Task: Please copy out, word for word, the lines of the rows below from the one containing "common name: White clover" through the one containing "scientific name: Araneus diadematus", including both of those lines.

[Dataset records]

==*==

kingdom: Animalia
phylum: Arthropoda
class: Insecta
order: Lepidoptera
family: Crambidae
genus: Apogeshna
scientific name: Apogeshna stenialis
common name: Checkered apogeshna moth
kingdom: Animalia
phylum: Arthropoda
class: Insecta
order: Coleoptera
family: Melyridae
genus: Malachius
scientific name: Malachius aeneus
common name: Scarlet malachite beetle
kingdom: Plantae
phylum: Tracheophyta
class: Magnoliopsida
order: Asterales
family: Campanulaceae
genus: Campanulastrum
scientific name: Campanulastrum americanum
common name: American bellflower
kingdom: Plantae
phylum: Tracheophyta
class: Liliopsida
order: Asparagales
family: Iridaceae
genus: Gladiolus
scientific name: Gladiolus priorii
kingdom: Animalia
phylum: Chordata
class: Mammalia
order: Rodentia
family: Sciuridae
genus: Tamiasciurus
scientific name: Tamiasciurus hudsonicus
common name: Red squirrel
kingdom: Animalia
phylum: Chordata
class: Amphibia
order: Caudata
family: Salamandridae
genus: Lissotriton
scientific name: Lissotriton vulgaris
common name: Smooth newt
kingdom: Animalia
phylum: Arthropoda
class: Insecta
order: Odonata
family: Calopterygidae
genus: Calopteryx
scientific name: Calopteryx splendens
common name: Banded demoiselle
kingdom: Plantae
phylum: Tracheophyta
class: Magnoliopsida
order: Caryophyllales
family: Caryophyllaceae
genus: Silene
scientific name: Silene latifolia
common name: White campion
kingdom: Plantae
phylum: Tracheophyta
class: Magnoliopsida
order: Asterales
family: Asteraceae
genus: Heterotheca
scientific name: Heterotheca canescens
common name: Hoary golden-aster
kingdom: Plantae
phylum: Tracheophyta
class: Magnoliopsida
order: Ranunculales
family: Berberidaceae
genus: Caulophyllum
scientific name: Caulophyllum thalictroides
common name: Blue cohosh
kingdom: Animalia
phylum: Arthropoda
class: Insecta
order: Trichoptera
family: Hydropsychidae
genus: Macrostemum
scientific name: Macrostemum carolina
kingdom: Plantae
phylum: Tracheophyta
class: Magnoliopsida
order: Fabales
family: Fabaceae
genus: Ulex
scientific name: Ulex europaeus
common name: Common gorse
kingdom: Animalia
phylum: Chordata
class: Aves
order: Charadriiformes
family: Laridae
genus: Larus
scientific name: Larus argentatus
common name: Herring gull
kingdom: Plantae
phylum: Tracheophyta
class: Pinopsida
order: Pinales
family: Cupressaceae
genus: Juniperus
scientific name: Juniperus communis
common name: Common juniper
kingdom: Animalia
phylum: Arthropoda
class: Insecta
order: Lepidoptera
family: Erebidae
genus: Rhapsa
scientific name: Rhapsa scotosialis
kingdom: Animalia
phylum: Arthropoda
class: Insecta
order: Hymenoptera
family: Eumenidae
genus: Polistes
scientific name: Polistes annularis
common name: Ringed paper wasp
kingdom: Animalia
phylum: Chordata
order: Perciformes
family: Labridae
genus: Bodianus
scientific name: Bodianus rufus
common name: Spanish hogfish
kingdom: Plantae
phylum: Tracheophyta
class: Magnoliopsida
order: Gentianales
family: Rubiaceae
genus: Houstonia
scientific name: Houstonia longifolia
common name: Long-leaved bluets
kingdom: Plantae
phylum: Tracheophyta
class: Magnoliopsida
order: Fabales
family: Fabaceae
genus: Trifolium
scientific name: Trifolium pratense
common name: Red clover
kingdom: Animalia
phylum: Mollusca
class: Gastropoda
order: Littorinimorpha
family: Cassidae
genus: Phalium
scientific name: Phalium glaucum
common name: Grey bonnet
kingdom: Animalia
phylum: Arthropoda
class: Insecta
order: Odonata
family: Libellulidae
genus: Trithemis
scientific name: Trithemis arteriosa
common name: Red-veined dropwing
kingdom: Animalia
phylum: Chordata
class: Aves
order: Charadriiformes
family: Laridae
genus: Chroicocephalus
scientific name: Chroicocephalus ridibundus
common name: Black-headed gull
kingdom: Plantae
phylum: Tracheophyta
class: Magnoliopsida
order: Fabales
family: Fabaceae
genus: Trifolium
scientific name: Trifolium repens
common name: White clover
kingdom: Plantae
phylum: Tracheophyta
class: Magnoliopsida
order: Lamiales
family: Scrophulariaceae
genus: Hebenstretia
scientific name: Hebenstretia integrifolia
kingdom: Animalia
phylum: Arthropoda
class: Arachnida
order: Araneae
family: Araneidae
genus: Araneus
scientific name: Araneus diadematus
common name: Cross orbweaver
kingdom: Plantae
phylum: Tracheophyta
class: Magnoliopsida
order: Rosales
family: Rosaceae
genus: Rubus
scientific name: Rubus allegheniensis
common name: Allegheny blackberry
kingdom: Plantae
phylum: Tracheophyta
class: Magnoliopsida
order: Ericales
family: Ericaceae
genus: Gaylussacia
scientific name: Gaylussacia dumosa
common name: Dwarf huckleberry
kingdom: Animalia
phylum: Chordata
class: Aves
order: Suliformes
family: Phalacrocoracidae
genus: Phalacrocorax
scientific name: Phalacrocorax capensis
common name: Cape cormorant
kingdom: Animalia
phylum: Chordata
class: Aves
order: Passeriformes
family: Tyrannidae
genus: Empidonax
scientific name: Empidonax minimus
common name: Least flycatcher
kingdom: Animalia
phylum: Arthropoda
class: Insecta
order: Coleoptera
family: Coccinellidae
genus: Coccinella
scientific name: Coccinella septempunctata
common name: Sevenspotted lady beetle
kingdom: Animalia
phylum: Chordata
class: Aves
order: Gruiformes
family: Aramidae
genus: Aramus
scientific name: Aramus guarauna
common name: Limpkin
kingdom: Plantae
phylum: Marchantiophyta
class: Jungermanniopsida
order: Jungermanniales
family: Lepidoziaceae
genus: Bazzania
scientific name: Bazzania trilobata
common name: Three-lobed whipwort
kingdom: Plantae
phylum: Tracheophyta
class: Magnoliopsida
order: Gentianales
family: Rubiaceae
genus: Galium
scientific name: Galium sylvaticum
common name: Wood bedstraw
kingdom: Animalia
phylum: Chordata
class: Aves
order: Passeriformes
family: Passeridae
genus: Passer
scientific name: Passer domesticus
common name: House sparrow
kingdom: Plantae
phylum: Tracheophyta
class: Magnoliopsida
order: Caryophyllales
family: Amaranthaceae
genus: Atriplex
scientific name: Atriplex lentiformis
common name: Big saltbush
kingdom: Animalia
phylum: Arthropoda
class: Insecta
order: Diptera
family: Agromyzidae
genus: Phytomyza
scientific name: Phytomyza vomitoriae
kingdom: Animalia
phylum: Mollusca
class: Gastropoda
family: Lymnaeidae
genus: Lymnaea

==*==

Solved exercise:
common name: White clover
kingdom: Plantae
phylum: Tracheophyta
class: Magnoliopsida
order: Lamiales
family: Scrophulariaceae
genus: Hebenstretia
scientific name: Hebenstretia integrifolia
kingdom: Animalia
phylum: Arthropoda
class: Arachnida
order: Araneae
family: Araneidae
genus: Araneus
scientific name: Araneus diadematus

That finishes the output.